TI sebetulnya muncul karena dulu PT. Tambang Timah melihat daerah-daerah
yang tidak ekonomis untuk dilakukan kegiatan pendulangan oleh PT. Tambang
Timah sendiri. Oleh karena itulah kepada pengolah TI diberikan peralatan
pendulangan mekanis yang sederhana. Peralatan yang diperlukan tidak terlalu
rumit, cukup dengan ekskavator, pompa penyemprot air, dan menyiapkan tempat
pendulangan pasir timah. Metodenya pun sederhana, tanah yang diambil
ekskavator kemudian ditempatkan di tempat pendulangan dan kemudian
dibersihkan dengan air. Lapisan tanah yang benar-benar tanah dengan sendirinya
akan hanyut terbawa air dan biasanya tersisa adalah batu dan pasir timah.
Pada mulanya pengelola TI melakukan kegiatan di area kuasa
penambangan (KP) PT. Tambang Timah dan kalau sudah habis mereka bisa
pindah ke tempat lain yang di tetapkan PT. Tambang Timah. Akan tetapi setelah
masuk era reformasi dari tahun 1998 keatas, masyarakat mulai mencari-cari lokasi
diluar KP.PT. Tambang timah sehingga jumlah TI berkembang pesat menjadi
ribuan, mereka kini diluar kontrol dengan penambang diluar KP PT. Tambang
Timah.
2.2 Menjamurnya Penambangan di Bangka Belitung
Pengolahan timah di Bangka Belitung selama ini dilakukan PT. Timah dan
PT. Kobatin, tidak hanya mengalami masa jaya tetapi mereka pernah dihadapkan
dengan masalah-masalah penambangan timah, yaitu mengalami kemunduran
perusahaan yang disebabkan oleh menurunnya harga timah di pulau Bangka
Belitung. Mereka harus mengeluarkan kebijakan untuk menyelamatkan
perusahaan mereka itu sendiri diantaranya dengan mengurangi karyawan
sebanyak 17000 orang. Kebijakan perusahaan tersebut memberikan dampak
ekonomi masyarakat setempat, terkadang PT. Timah tidak lagi dapat memenuhi
target produksi yang telah ditentukan yang menyebabkan PT. Timah terancam
tidak dapat memenuhi kontrak penjualan karena kuota produksinya tidak
terpenuhi.
Untuk mengatasi hal tersebut PT. Timah mengeluarkan beberapa kebijakan:
1. PT. Timah mengeluarkan lagi surat izin mengumpulkan pembeli ke beberapa
sub mitra kerjanya untu bertindak sebagai coordinator pengumpul/pembeli
bijih timah hasil pendulangan masyarakat.

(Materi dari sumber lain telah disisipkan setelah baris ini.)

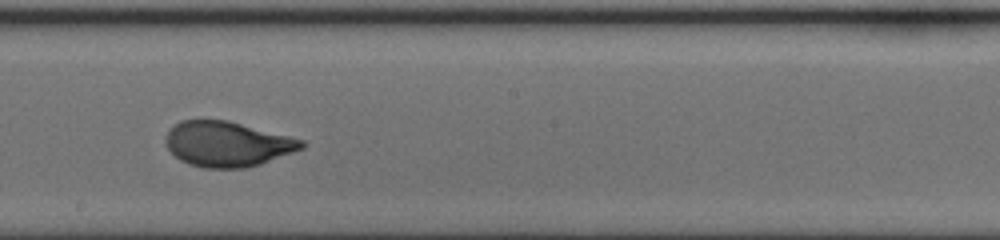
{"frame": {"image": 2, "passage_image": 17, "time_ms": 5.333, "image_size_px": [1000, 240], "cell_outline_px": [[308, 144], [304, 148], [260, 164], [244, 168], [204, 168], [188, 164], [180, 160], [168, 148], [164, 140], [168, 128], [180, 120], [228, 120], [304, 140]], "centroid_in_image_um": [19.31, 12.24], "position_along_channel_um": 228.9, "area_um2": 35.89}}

2. Setiap mitra kerja PT. Tambang Timah diberikan target minimal bijih timah
yang harus dipasok PT. Timah perbulan.
3. Mengeluarkan surat ijin produksi (SIP) kepada mitra kerjanya untuk menerima
bijih timah serta mengkordinir kegiatan pendulangan oleh masyarakat.
Kebijakan ini mengakibatkan semakin banyaknya tambang inkonvensional
(TI) yang muncul karena banyak perusahaan yang membayar lebih tinggi kepada
penambang inkonvensional dibandingkan dengan dilakukannya sendiri.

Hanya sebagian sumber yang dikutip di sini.